Repeat the procedure in Exercise \(67,\) but for the titration of 25.0 \(\mathrm{mL}\) of 0.100$M \mathrm{NH}_{3}\left(K_{\mathrm{b}}=1.8 \times 10^{-5}\right)\( with 0.100 \)\mathrm{M}$ \(\mathrm{HCl} .\)

The chemical reaction between NH3 and HCl can be written as: \(NH_{3}(aq) + HCl(aq) \rightarrow NH_{4}^{+}(aq) + Cl^{-}(aq)\) Initial conditions are as follows: Volume of \(NH_{3}\) solution: 25.0 mL Molarity of \(NH_{3}\) solution: 0.100 M \( K_{b} (NH_{3}) = 1.8 \times 10^{-5} \) Volume of \(HCl\) solution: To be determined Molarity of \(HCl\) solution: 0.100 M

Calculate the initial moles of NH3: moles of \(NH_{3}\) = volume × molarity moles of \(NH_{3}\) = (25.0 mL) × (0.100 mol/L) moles of \(NH_{3}\) = 0.00250 mol moles of \(HCl\) = 0 (Initially)
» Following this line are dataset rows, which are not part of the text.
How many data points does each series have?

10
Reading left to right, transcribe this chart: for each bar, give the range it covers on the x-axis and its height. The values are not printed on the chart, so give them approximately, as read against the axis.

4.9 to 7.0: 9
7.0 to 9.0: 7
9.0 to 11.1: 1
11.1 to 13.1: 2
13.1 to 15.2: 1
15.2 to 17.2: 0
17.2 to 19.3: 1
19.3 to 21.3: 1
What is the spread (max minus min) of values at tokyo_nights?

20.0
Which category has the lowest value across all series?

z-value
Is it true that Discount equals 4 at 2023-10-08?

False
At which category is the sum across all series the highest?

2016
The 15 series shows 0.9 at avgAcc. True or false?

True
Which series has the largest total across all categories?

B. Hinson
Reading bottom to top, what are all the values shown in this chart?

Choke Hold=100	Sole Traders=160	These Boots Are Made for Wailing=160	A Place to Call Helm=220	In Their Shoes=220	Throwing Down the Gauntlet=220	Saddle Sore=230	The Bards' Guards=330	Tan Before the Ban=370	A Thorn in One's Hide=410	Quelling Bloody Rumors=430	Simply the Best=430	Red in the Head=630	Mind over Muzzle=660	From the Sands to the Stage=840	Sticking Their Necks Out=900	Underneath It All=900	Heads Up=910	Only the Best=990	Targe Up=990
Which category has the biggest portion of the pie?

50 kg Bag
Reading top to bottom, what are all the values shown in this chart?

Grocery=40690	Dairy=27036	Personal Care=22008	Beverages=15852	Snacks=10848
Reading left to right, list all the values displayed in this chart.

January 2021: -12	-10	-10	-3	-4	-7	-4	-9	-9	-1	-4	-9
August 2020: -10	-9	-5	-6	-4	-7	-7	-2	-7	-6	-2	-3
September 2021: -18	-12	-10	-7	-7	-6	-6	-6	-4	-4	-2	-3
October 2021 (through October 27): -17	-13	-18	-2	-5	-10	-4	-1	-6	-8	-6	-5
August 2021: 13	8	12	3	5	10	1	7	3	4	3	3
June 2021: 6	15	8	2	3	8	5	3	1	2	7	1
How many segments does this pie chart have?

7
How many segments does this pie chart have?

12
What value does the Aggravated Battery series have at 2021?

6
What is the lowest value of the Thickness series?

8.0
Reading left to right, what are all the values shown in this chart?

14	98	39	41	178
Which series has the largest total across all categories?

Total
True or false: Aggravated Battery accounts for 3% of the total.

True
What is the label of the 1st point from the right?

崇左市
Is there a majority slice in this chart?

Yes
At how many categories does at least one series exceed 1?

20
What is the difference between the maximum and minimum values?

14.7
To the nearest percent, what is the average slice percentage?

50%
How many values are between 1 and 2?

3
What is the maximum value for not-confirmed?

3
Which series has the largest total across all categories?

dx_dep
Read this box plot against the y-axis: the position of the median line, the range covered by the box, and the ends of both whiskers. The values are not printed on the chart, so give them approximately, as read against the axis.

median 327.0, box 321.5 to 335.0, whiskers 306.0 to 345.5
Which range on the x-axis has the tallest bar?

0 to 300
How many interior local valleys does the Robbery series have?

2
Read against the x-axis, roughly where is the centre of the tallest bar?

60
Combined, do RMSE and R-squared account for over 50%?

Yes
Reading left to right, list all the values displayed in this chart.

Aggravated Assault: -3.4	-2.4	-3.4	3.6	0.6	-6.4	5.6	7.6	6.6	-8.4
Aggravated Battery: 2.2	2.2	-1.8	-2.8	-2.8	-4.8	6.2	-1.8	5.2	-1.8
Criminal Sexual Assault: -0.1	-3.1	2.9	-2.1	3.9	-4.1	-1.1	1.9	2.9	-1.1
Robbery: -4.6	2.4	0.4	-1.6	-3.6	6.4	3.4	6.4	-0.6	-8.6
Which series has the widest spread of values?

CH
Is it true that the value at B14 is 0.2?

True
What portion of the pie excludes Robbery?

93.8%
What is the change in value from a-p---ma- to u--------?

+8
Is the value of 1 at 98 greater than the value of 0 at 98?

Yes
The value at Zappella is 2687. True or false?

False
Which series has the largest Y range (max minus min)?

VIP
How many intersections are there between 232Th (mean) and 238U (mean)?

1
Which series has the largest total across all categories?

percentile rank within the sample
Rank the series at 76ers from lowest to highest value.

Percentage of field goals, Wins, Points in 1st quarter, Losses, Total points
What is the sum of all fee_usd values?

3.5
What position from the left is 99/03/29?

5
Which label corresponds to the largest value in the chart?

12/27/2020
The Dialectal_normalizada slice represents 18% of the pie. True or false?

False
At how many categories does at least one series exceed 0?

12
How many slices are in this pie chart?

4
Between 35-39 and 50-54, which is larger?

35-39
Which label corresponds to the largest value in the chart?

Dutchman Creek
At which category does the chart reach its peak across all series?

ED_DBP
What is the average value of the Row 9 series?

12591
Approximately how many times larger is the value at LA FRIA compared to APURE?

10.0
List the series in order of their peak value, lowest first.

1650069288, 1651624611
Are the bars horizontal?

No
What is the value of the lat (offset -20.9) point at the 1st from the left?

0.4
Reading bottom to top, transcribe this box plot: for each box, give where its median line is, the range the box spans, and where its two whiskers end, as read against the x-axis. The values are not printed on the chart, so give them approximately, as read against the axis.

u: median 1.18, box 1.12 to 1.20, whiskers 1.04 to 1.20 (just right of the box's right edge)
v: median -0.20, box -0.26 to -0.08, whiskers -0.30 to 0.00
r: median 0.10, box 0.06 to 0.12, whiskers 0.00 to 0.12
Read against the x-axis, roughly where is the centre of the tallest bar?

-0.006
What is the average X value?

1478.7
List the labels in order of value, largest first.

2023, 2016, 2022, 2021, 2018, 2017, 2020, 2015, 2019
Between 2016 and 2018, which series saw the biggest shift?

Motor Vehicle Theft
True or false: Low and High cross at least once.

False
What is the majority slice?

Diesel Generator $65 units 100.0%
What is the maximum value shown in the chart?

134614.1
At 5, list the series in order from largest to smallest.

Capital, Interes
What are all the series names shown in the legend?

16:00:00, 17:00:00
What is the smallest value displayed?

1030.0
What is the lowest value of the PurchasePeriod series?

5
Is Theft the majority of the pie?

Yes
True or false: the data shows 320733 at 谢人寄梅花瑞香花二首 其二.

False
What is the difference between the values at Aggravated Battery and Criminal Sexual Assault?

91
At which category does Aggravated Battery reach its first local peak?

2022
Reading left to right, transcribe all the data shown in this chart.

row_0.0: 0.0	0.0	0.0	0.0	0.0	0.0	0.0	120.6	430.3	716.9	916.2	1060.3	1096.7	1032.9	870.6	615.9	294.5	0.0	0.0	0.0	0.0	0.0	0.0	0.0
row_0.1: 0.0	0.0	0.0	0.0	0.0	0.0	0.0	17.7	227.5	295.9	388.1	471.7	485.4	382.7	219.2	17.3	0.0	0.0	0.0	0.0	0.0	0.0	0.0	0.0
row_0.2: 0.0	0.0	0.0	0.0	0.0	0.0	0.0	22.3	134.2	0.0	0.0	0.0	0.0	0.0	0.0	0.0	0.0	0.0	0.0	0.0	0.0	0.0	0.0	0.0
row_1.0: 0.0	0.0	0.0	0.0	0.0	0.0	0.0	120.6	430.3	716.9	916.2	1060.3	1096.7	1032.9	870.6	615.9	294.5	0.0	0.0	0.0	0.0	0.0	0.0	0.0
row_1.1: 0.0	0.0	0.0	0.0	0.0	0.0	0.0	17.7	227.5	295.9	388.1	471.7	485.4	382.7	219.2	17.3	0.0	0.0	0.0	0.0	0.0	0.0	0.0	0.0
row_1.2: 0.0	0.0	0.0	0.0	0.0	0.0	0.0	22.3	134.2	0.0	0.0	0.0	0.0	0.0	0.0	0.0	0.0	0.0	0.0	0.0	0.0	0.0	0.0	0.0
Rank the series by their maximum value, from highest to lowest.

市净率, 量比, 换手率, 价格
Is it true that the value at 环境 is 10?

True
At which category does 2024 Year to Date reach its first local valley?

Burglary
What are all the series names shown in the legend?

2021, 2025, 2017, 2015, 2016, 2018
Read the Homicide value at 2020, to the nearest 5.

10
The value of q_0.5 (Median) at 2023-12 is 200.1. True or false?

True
As the titration progresses, HCl is added to the solution and reacts with the NH3. At each stage of the titration, we will calculate the moles of NH3 and HCl in different scenarios. Scenario 1: Before adding any HCl moles of \(NH_{3}\) = 0.00250 mol moles of \(HCl\) = 0 mol Scenario 2: Halfway point (12.5 mL of HCl added) moles of \(HCl\) added = (12.5 mL) × (0.100 mol/L)= 0.00125 mol moles of \(NH_{3}\) remaining = 0.00250 mol - 0.00125 mol = 0.00125 mol Scenario 3: Equivalence point (25.0 mL of HCl added) moles of \(HCl\) added = (25.0 mL) × (0.100 mol/L) = 0.00250 mol moles of \(NH_{3}\) remaining = 0.00250 mol - 0.00250 mol = 0 mol moles of \(NH_{4}^{+}\) formed = 0.00250 mol Scenario 4: Past the equivalence point (30.0 mL of HCl added) moles of \(HCl\) added = (30.0 mL) × (0.100 mol/L) = 0.00300 mol moles of \(NH_{3}\) remaining = 0 moles of \(NH_{4}^{+}\) formed = 0.00250 mol excess moles of \(HCl\) = 0.00300 mol - 0.00250 mol = 0.00050 mol

In each scenario, we will use the moles of NH3, HCl, and NH4+ to find the pH of the solution. Scenario 1: Before adding any HCl Since HCl is not added yet, the pH of the solution depends on the basicity of NH3. Use \(K_{b}\) to calculate the concentration of \(OH^-\) formed, and then find the pH using the \(pOH\). Scenario 2: Halfway point (12.5 mL of HCl added) Use the Henderson-Hasselbalch equation to calculate the pH: \(pH = pK_{a} + log\frac{[base]}{[acid]}\) Here, \(pK_{a}\) is the negative logarithm of the acid dissociation constant for \(NH_{4}^{+}\), and the ratio will be the ratio of moles of NH3 to NH4+. Scenario 3: Equivalence point (25.0 mL of HCl added) Since all NH3 has reacted, we have only NH4+ in the solution. Calculate the concentration of \(NH_{4}^{+}\), use its dissociation constant to find the \(H^{+}\) concentration, and finally, calculate the pH. Scenario 4: Past the equivalence point (30.0 mL of HCl added) Calculate the excess moles of HCl, and find the \(H^{+}\) concentration in the solution. Then, calculate the pH. By following the steps above, you should be able to find the pH at each stage of the titration of NH3 with HCl.